» About this exercise:
Determine how many lines of the records include "дома", and answer with the number alone.

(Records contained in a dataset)
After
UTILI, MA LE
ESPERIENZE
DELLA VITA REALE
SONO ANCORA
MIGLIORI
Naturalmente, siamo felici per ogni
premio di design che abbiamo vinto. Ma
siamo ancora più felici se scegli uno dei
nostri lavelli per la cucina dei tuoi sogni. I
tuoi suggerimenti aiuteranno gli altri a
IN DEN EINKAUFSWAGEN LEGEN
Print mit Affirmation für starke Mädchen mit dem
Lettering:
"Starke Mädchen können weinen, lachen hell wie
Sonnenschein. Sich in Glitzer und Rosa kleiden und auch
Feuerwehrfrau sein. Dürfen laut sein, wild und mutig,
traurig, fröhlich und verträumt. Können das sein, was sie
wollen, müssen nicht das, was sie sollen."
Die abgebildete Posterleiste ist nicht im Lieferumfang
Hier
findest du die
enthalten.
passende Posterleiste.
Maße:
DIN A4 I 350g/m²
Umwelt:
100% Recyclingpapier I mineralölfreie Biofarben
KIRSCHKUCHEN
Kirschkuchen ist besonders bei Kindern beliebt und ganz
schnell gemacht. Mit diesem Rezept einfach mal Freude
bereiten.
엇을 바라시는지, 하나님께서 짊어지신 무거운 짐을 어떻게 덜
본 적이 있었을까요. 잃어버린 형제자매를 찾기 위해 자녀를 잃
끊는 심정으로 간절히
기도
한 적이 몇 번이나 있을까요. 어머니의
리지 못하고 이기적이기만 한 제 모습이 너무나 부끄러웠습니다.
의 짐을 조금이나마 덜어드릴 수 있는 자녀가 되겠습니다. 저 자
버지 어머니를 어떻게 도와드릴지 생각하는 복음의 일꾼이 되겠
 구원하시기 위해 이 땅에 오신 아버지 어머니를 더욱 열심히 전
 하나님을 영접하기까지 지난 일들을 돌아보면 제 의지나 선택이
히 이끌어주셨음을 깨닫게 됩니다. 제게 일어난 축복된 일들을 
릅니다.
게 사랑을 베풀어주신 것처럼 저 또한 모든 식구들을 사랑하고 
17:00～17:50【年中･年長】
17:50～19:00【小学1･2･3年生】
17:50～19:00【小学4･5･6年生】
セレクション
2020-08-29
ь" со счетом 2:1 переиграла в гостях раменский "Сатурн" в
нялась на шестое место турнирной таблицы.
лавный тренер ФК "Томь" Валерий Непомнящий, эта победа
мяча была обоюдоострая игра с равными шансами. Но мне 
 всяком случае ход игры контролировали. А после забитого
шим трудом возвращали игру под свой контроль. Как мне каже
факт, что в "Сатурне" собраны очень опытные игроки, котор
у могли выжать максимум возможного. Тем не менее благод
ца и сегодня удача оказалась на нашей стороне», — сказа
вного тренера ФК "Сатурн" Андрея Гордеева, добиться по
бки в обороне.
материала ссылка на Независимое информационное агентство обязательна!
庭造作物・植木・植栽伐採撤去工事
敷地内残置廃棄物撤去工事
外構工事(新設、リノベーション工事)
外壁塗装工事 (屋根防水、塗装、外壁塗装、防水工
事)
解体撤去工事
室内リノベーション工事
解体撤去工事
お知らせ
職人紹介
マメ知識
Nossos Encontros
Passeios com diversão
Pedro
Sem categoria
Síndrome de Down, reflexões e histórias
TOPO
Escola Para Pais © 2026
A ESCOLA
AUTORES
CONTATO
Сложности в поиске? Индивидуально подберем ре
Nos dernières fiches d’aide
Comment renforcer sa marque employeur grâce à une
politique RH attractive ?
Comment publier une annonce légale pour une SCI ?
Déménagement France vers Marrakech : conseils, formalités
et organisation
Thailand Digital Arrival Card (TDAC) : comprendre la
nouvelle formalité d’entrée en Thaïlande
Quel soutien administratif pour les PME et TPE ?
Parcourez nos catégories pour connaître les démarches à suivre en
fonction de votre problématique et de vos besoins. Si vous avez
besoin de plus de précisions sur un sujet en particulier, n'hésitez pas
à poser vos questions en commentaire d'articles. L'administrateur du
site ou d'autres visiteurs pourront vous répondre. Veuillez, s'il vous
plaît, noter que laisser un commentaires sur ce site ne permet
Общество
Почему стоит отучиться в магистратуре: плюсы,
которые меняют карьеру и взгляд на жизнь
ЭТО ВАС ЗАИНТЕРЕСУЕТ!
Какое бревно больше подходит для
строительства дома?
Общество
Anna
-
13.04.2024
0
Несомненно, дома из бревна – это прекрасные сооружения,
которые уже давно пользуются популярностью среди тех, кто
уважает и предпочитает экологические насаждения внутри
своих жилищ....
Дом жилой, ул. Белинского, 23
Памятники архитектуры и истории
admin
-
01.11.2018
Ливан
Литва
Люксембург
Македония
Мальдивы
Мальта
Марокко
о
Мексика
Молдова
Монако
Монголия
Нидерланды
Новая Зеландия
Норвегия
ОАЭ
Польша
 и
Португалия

» Task output:
2